> **TRY IT**: Restate the listing below word for word, and leave its pictures behind.

> **GIVEN MATERIAL**:
● ● ● ● ●

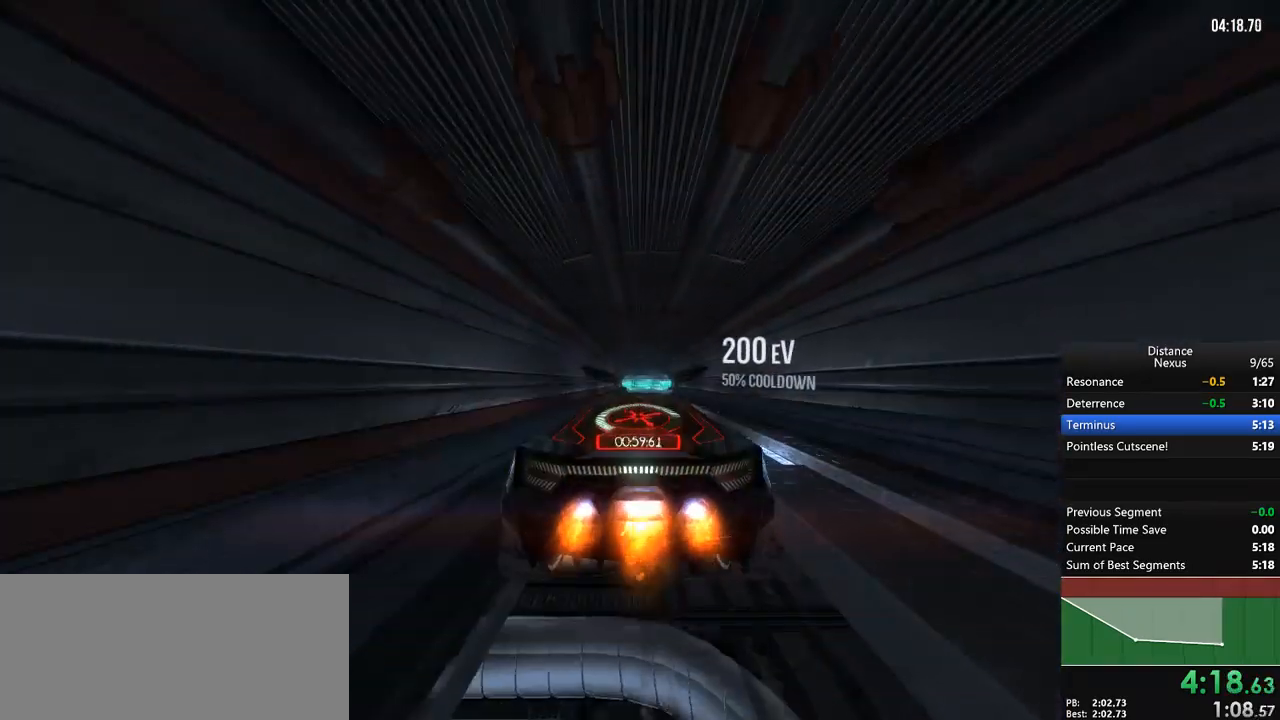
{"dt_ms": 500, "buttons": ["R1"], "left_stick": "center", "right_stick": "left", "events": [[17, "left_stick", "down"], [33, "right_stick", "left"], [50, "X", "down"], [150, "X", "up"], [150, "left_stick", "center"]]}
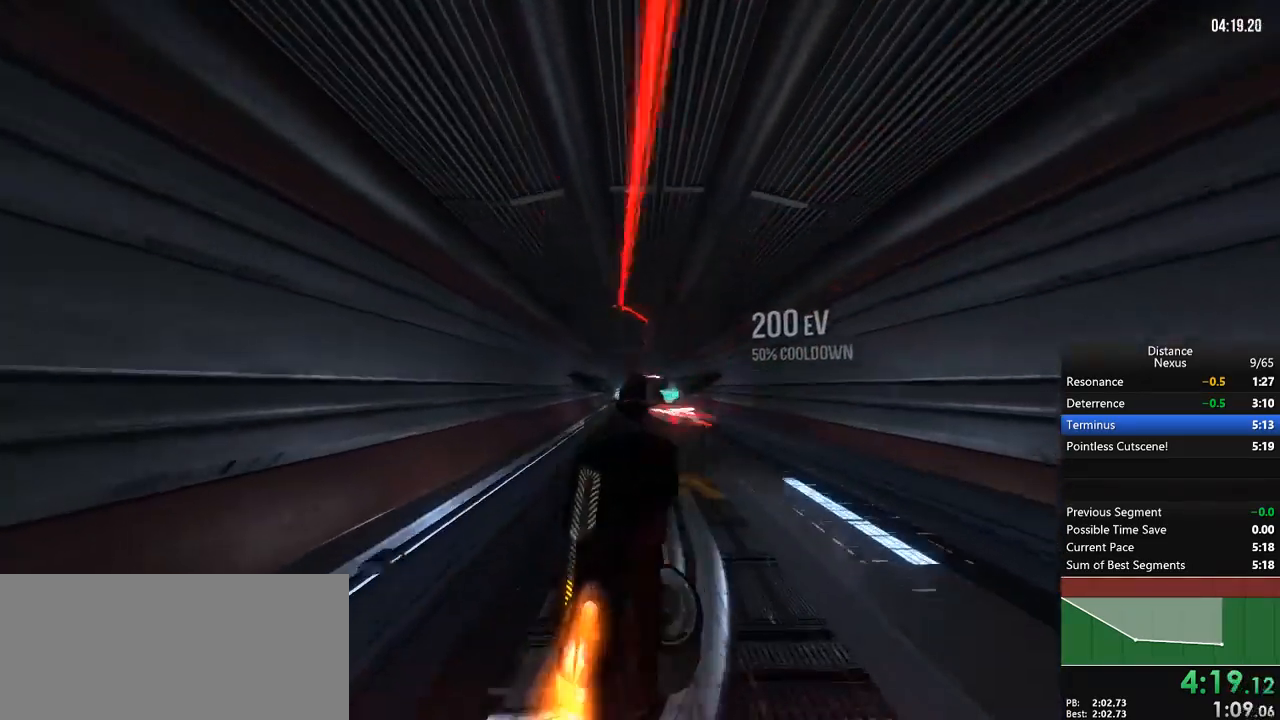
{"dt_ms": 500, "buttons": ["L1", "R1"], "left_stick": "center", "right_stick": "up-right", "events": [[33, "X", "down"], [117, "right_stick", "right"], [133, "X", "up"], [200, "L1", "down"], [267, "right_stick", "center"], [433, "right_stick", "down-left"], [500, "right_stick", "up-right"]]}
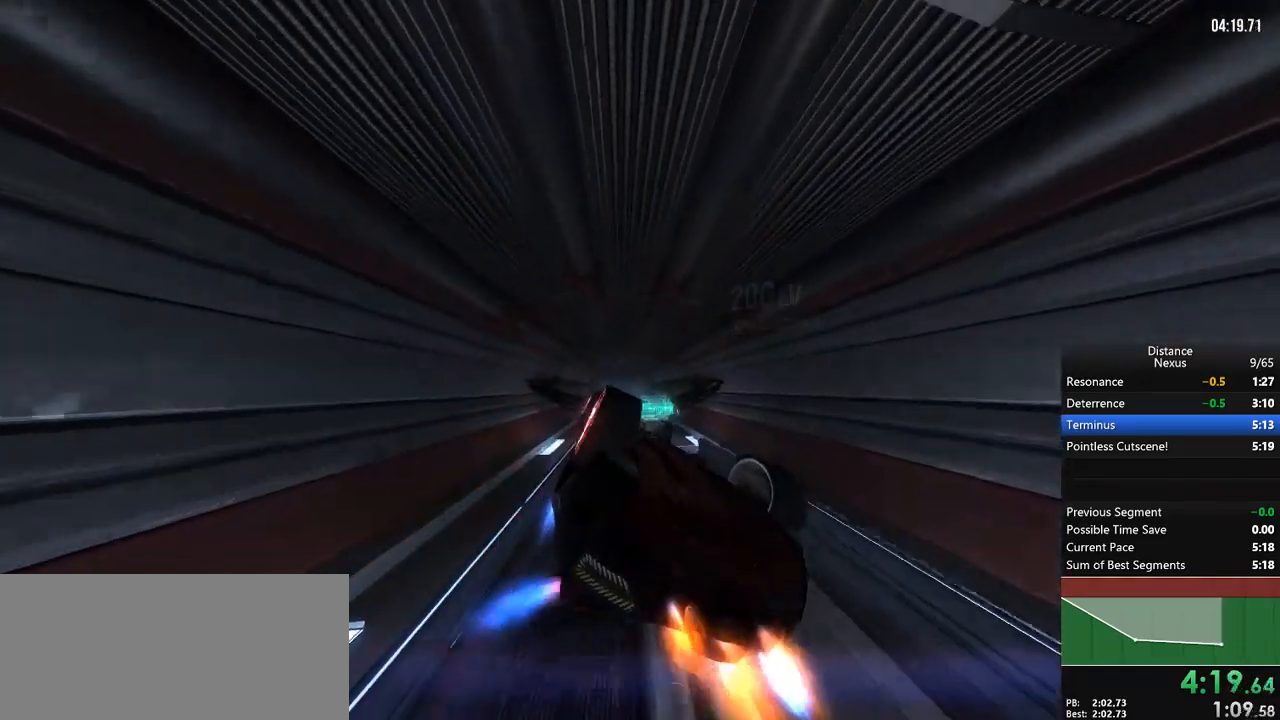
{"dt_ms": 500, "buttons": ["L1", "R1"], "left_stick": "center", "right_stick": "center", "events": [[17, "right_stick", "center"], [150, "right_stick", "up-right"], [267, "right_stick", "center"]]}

● ● ● ● ●

> **ANSWER TO THIS PROBLEM**:
{"dt_ms": 500, "buttons": ["R1"], "left_stick": "center", "right_stick": "left", "events": [[17, "left_stick", "down"], [33, "right_stick", "left"], [50, "X", "down"], [150, "X", "up"], [150, "left_stick", "center"]]}
{"dt_ms": 500, "buttons": ["L1", "R1"], "left_stick": "center", "right_stick": "up-right", "events": [[33, "X", "down"], [117, "right_stick", "right"], [133, "X", "up"], [200, "L1", "down"], [267, "right_stick", "center"], [433, "right_stick", "down-left"], [500, "right_stick", "up-right"]]}
{"dt_ms": 500, "buttons": ["L1", "R1"], "left_stick": "center", "right_stick": "center", "events": [[17, "right_stick", "center"], [150, "right_stick", "up-right"], [267, "right_stick", "center"]]}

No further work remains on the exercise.